DATA SECTION —
#####
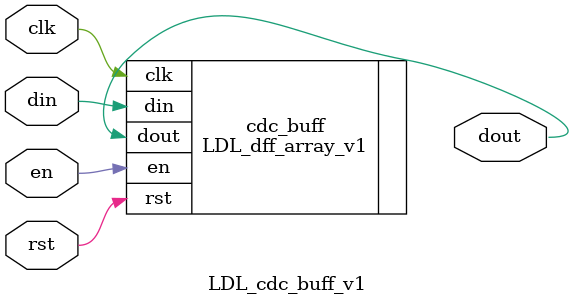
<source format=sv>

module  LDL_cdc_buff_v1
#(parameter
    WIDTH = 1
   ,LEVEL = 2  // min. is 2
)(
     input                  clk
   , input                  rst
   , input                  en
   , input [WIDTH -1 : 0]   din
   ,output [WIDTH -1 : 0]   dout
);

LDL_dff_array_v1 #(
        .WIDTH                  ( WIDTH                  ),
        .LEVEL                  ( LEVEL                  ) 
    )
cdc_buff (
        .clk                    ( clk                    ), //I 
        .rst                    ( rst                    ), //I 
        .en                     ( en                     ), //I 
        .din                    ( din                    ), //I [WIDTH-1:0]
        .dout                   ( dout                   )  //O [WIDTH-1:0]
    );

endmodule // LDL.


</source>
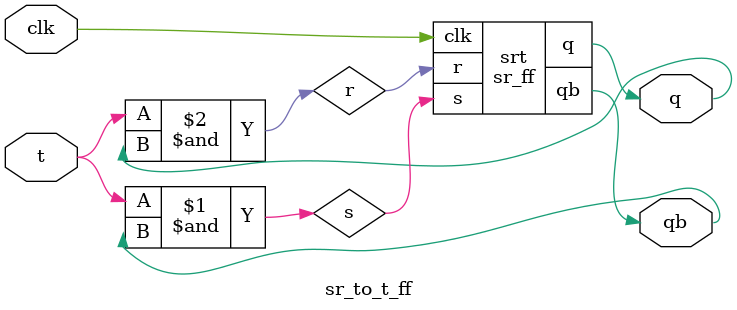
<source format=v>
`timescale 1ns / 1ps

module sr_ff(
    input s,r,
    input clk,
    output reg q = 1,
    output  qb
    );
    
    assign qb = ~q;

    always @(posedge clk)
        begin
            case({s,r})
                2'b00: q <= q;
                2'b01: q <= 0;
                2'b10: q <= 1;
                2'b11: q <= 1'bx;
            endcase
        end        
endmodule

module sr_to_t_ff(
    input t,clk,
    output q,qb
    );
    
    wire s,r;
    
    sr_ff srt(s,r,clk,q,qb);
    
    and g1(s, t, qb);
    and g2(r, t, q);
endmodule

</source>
#####
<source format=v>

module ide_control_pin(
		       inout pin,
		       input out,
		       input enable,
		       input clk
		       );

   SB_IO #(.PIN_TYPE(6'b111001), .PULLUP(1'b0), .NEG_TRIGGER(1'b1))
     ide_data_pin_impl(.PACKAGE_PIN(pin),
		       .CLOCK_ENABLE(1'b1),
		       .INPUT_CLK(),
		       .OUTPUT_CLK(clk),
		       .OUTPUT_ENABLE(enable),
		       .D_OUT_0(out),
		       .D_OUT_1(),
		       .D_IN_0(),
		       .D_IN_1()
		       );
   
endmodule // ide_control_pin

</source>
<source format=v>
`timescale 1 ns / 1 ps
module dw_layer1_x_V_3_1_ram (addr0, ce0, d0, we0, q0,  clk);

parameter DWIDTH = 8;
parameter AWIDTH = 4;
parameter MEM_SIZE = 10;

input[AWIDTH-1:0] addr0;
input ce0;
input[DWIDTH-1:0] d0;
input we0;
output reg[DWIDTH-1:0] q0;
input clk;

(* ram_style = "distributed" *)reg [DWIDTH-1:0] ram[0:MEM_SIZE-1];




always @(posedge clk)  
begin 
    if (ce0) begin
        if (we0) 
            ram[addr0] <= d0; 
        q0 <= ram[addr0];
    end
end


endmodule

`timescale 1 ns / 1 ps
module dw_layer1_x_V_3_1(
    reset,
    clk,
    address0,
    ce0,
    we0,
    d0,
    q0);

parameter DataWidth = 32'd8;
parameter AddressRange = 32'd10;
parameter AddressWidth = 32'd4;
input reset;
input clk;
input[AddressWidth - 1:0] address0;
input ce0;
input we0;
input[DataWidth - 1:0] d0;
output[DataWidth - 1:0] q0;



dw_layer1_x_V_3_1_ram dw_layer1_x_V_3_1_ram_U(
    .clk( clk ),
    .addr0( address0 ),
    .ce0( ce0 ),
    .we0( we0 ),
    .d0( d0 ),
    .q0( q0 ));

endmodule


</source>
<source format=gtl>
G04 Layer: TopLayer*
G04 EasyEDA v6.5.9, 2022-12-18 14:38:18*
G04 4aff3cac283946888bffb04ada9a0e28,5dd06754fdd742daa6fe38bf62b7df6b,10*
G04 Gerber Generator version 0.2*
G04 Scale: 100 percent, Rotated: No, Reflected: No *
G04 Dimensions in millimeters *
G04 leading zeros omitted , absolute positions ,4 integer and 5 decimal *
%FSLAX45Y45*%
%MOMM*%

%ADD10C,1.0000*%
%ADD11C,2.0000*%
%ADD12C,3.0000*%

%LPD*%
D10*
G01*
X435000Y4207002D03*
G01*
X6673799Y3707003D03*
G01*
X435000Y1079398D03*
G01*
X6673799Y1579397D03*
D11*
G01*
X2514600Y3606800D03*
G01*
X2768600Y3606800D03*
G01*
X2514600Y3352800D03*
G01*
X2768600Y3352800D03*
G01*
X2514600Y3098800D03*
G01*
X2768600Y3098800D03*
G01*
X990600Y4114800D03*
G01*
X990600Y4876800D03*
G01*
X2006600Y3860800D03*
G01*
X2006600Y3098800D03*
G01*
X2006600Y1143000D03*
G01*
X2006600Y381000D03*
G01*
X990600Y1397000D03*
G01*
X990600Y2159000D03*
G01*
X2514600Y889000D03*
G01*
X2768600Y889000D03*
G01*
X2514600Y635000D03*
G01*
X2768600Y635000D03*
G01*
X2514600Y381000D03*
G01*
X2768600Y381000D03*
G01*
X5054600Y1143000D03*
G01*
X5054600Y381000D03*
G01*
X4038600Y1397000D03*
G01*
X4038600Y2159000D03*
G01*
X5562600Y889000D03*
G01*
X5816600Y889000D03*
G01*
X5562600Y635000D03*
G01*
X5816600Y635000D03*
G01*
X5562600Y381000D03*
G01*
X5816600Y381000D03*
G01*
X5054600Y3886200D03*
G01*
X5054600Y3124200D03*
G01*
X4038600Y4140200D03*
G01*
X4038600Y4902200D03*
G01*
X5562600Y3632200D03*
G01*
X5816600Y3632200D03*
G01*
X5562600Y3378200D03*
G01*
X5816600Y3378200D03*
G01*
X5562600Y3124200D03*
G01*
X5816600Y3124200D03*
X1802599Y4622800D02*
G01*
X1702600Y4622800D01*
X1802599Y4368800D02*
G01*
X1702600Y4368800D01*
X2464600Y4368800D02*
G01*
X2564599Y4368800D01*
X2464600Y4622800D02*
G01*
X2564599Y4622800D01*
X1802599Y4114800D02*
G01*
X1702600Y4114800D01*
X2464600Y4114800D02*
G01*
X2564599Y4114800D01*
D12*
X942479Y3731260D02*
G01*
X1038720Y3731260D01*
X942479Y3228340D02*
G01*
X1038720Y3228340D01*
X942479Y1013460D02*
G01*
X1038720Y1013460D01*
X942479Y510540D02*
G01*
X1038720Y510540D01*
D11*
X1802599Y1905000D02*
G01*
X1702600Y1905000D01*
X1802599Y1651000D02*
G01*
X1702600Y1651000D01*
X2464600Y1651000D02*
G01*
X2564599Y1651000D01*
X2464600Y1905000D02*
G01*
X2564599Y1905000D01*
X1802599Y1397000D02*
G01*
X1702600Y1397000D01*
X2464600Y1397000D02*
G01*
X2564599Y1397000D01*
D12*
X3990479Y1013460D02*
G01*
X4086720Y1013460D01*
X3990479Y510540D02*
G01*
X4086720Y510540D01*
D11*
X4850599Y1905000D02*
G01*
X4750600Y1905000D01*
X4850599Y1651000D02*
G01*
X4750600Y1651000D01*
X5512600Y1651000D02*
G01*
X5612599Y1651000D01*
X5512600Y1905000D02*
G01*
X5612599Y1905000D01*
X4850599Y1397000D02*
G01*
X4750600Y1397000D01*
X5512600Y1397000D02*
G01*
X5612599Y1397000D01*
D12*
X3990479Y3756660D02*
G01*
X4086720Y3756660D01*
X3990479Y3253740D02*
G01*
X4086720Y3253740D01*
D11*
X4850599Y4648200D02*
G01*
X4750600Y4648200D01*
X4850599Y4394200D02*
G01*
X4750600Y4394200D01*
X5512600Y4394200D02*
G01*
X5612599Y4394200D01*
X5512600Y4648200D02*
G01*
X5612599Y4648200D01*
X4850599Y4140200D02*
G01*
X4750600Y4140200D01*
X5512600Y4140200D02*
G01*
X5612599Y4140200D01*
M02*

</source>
#####
ASSIGNMENT — Note each line of the material holding "posedge" and copy it out.

SOLVED EXERCISE —
    always @(posedge clk)
always @(posedge clk)  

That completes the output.